In God We Trust

 
The tantrum in a high chair
 
By Wesley Pruden
PrudenPolitics.com
 
Every mom who has ever been at her wit’s end recognizes Barack Obama. The president who earlier nagged Congress that it was time for Americans to “eat our peas” finally threw his own peas to the floor and banged his spoon on his supper dish. Such a tantrum in a high chair is a familiar sight in a lot of kitchens.

“Enough is enough,” the president cried, frustrated by the tense budget talks at the White House. “Don’t call my bluff,” he told his Republican tormentors. “I’m going to the American people.”

If a pout and a sulk is familiar to Mom, every 2-year-old in town can understand the president’s angry frustration. Throwing your peas on the floor, particularly if they’re of the English variety, tasting of copy paper and sliding down a tiny throat like unlubricated ball bearings, is the instant gratification every tantrum-thrower yearns for. But it’s a presidential strategy we haven’t seen before.

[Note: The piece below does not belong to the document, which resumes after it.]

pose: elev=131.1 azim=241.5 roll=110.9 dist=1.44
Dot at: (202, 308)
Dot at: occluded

These are not the cheers and hosannas the prince of Hyde Park imagined for himself when he agreed to step down from on high to assume the presidential purple. It’s going on three years and the natives are restless. They keep asking impertinent questions. Rep. Eric Cantor, the leader of the Republican House majority, ignited the president’s ire when he suggested the president and the Democrats take a smaller budget deal than His Excellency wants. The president—“he got very agitated,” in the telling of Mr. Cantor, who was there—did not appreciate such lack of respect for royalty.

Harry Reid, the president’s liege man in the Senate, wanted to boot Mr. Cantor from the talks. “He shouldn’t even be at the table,” the majority leader said. No tea and cookies for him. Some Democrats disputed the details in the Republican account, but there was general agreement that Mr. Obama lost his celebrated cool. And why not? So far the budget talks have been a classic standoff between the president, who is determined to raise taxes to make the welfare state grow, and the Republicans, who are determined to cut the bipartisan spending that threatens to spin the economy into an abyss of unknown depth.

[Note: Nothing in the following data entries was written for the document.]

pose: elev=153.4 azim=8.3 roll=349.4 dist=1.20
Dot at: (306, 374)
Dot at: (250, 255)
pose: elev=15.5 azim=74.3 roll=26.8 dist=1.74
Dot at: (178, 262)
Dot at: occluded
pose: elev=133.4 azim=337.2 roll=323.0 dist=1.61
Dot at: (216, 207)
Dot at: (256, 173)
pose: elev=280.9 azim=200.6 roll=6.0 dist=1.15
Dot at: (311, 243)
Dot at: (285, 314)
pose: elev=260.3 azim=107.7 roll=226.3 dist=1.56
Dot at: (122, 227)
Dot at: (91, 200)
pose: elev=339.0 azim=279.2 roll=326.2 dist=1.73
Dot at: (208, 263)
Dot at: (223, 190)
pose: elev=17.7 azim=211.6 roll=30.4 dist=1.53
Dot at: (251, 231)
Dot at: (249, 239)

The president’s tantrum can have a positive effect, however, if it captures the full attention of the public. Talk of the economy makes the average voter’s head hurt, his teeth itch, and his Jockey shorts bunch up under his belt. The economy has always been like algebra, difficult to grasp, and voters have been willing to leave the algebra to the advocates for the tax-eaters. That may be changing, as one and all begin to recognize that the good life is at risk—the car, the boat, college for the kids, tropical vacations in Maui. The exceptional nation may be at risk of becoming like the toy nations of Europe.

President Obama plays the empty threat to withhold Grandma’s Social Security check. Ben S. Bernanke, chairman of the Federal Reserve, warns of “a huge financial calamity” if Congress refuses to raise the debt limit. This echoes the lamentations of Treasury Secretary Tim Geithner as well as the new chairman of the International Monetary Fund. Moody’s, the financial service that measures such things, piles on, with the dire threat that U.S. bonds could be downgraded. Maybe. It all smells like a contrived campaign to put pressure on the Republicans to cave, just as they have the attention of the president and his frightened Democrats.

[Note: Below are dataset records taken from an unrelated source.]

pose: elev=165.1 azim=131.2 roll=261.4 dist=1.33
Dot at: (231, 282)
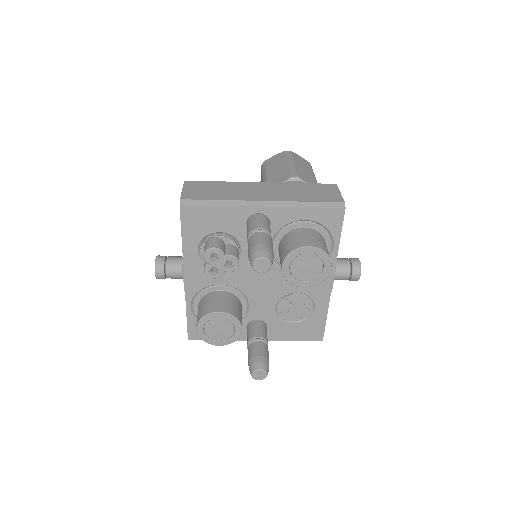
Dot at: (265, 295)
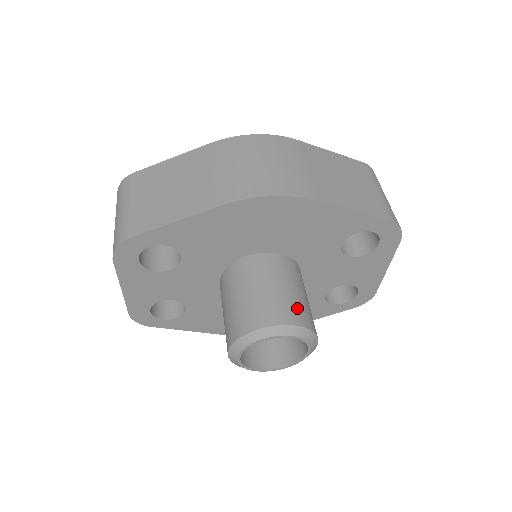
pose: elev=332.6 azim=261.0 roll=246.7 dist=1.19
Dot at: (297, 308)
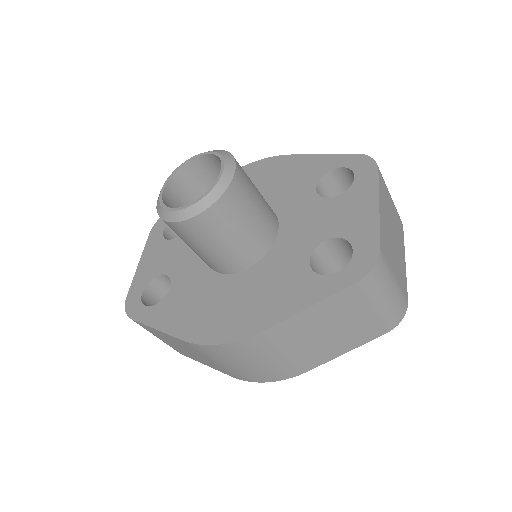
Dot at: occluded
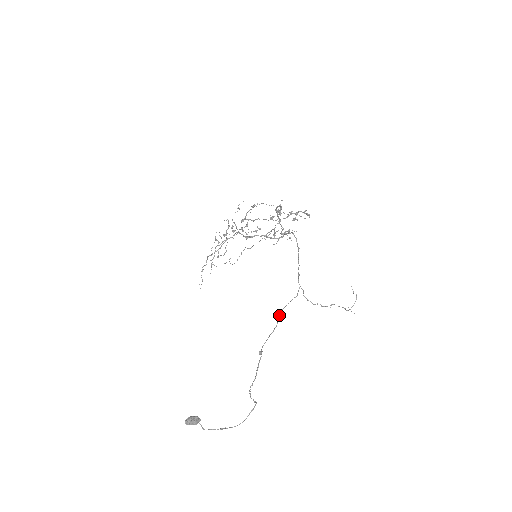
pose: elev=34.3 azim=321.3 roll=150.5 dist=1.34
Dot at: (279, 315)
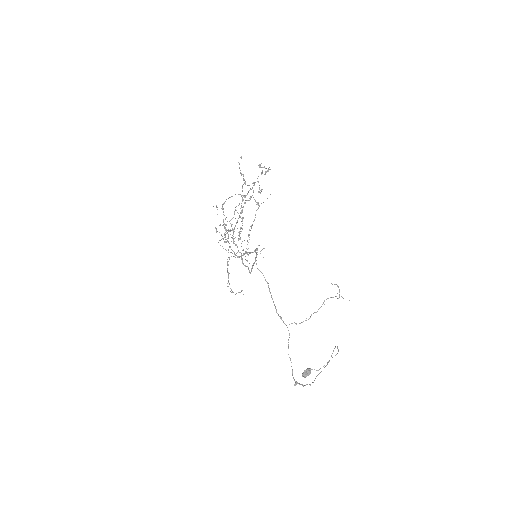
Dot at: occluded
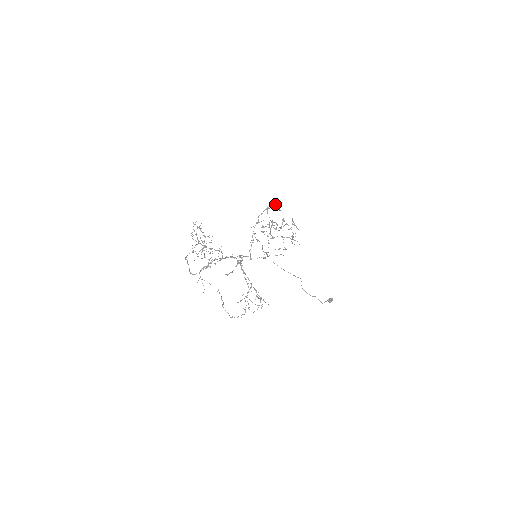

The scheme of Sen. Mitch McConnell, the leader of the Republicans in the Senate, to give the president the authority to raise the debt limit without serious cuts and bear the consequences, looks better to the Republicans than it did when he introduced it and for his trouble was scorched by some conservatives as the usual Republican sell-out artist. Democrats squealed like stuck pigs. They naturally don’t want this responsibility because they understand the eventual consequences of continuing to live it up like pigs in the slophouse. Mr. Obama wants Republicans to share the “credit” for his incompetent management of the economy.

The verdict of history, though on the way, is not quite at hand. The verdict of 2012 soon will be, and looms over everything. It’s enough to make a president, swaddled with a bad situation he made much worse, bang his supper dish with his spoon and throw his peas on the floor.